Setting up the Use Case Scenario
Customer Foo has installed Metron and they are using the out-of-the-box data sources (PCAP, YAF/Netflow, Snort, and Bro). They love Metron! But now they want to add a new data source to the platform: Squid proxy logs.
Customer Foo's Requirements
The following are the customer's requirements for Metron with respect to this new data source:
- The proxy events from Squid logs need to be ingested in real-time.
- The proxy logs must be parsed into a standardized JSON structure that Metron can understand.
- In real-time, the Squid proxy event needs to be enriched so that the domain names are enriched with the IP information.
- In real-time, the IP within the proxy event must be checked for threat intel feeds.
- If there is a threat intel hit, an alert needs to be raised.

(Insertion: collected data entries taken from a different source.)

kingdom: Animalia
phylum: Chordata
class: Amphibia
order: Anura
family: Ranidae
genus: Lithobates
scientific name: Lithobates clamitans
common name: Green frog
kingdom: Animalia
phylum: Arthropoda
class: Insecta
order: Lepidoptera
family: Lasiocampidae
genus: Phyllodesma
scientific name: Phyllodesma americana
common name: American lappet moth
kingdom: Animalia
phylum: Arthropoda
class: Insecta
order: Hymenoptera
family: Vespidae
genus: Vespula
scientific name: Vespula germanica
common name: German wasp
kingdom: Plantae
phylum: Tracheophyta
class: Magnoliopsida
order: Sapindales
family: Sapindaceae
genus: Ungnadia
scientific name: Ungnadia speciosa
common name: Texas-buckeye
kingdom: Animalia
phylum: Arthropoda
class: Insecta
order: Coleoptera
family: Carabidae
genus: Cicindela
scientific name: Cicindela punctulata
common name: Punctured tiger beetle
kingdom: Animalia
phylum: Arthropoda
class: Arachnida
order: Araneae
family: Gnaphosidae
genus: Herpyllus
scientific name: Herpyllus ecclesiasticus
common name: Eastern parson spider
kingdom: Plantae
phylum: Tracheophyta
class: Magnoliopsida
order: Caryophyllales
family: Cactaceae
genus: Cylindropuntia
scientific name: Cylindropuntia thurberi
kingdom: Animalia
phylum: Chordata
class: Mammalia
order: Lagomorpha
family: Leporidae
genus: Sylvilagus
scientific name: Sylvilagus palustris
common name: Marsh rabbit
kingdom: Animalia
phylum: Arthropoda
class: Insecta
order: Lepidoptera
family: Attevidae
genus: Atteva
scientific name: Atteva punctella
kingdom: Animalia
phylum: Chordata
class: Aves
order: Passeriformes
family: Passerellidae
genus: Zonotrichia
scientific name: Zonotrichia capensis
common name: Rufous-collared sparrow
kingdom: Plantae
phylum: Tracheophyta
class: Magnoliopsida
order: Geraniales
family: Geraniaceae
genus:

- The system should provide the ability to configure rules via a custom DSL to prioritize/score different types of alerts.
- The end user must be able to see the new telemetry events completely enriched from the new data source. But most importantly, the user should be able to see the alerts prioritized by the high priority with the corresponding contextual data.
- All of these requirements will need to be implemented easily without writing any new Java code.
But wait....Customer Foo still wants more. Customer Foo wants to extract intelligence from the Squid telemetry stream and apply this intelligence in real-time to the threat triaging function. The additional requirements are:
- Be able to profile my data and incorporate statistical features of the profile into my threat triage rules
- Be able to deploy a machine learning model that derives additional insights from the stream
- Incorporate my machine learning model into my threat triage rule along with threat intel, static rules, and statistical rules
What is Squid?
Squid is a caching proxy for the Web supporting HTTP, HTTPS, FTP, and more. It reduces bandwidth and improves response times by caching and reusing frequently-requested web pages. For more information on Squid see Squid-cache.org.
How Metron Enriches a Squid Telemetry Event
When you make an outbound http connection to https://www.cnn.com from a given host, the following entry is added to a Squid file called access.log.
The following represents the magic that Metron will do to this telemetry event as it is streamed through the platform in real-time:
Some key points to highlight:
- We will be adding a net new data source without writing any code. Metron strives for easy extensibility and this is a good example of it.
- This is a repeatable pattern for a majority of telemetry data sources.